3. WEAR MANTRA BLING
Sometimes we need a little reminder to take a deep breath and listen to our inner voice. One powerful tool is a mantra, word(s) or sound(s) repeated to help you concentrate in meditation. Some say “Om” or “I’m peaceful.” Keep your mantra top of mind with personalized jewelry — like a handstamped bracelet from Brownsburg’s Twigs & Twine Jewelry.
4. FEEL TEA-RIFIC
Spoil yourself with a cup of herbal tea and notice the complex flavors swirling in your mouth.

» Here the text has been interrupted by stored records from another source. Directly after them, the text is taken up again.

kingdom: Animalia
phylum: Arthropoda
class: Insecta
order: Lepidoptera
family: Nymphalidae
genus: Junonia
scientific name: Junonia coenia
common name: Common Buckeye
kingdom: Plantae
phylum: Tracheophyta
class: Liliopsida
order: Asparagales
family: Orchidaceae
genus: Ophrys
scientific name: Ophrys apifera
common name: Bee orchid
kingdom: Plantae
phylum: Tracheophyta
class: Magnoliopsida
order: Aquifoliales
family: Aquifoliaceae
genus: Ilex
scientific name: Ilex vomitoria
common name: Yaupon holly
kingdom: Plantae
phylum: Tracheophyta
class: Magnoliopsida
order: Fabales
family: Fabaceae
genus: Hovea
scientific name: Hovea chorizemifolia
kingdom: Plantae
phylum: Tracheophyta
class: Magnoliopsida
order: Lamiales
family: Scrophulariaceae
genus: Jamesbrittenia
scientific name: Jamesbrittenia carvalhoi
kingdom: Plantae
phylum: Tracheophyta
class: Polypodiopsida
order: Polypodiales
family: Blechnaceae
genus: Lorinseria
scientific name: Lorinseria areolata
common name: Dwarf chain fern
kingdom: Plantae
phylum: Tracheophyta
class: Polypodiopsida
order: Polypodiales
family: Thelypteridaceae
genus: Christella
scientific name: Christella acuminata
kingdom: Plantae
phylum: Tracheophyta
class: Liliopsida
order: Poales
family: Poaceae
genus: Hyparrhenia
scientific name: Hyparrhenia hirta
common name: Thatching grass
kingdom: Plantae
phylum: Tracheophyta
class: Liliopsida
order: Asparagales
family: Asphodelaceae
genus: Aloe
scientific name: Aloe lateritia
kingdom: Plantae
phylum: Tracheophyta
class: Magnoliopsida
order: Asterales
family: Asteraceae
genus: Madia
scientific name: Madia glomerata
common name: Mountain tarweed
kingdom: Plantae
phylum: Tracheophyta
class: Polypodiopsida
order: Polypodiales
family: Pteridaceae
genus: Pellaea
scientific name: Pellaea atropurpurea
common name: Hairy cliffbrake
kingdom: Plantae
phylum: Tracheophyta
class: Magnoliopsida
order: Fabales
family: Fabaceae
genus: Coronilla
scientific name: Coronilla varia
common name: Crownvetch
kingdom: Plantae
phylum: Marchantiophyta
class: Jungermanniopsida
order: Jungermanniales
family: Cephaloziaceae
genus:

If it’s hot, let the steam mist your face. If it’s cold, listen for the tink of the ice. Imagine you’re a visitor from a far-off land. What would you tell your people about this cup o’ goodness?
5. SCAN YOUR BODY
One of my favorite ways to bust stress and big feelings is to scan my body. This is super handy when I can’t get to sleep. Start by noticing the bottoms of your feet. Then move to your toes, ankles, calves and on up until you reach the top of your pretty head. #nightnight
6. GET IN A CREATIVE ZONE
Read a poem that speaks to you or listen to a song that makes you come to life. Then grab a notepad and write or draw whatever comes to you. Become immersed in the experience and let your creativity flow.
7. TAKE FOUR (BREATHS)
Close your eyes and imagine a square. Visit each corner of the square with mindful breath. Corner 1: Take a deep breath — really fill up your lungs. Hold your breath for a count of four. Release your breath all at once. Listen to the whoosh. Repeat for the other three corners.
8. MAKE SPACE FOR YOGA
This yoga move is great for small spaces. Raise your arms out to your sides to form a “T.” Turn your palms to face the sky. Breathe out as you curl your arms in and touch your shoulders Breathe in, extend to a “T.” Repeat until calmness is yours.
9. GO FOREST BATHING
Don’t let the hectic time of year stop you from getting away to connect with nature and yourself. Even if you can’t escape alone, plan a night in a cabin or a day hike to your favorite hollow. Listen for the birds. Watch a butterfly flit about. Smell the flowers. Experience nature to release your stress and increase your happiness and creativity. Go ahead, hug that tree.
10. COMFORT YOURSELF WITH CUSHIONS
Whether you’re meditating or sitting on the floor with kids, a comfortable, crescent-shaped cushion can reduce pressure on your sciatic nerve and sensitive spots.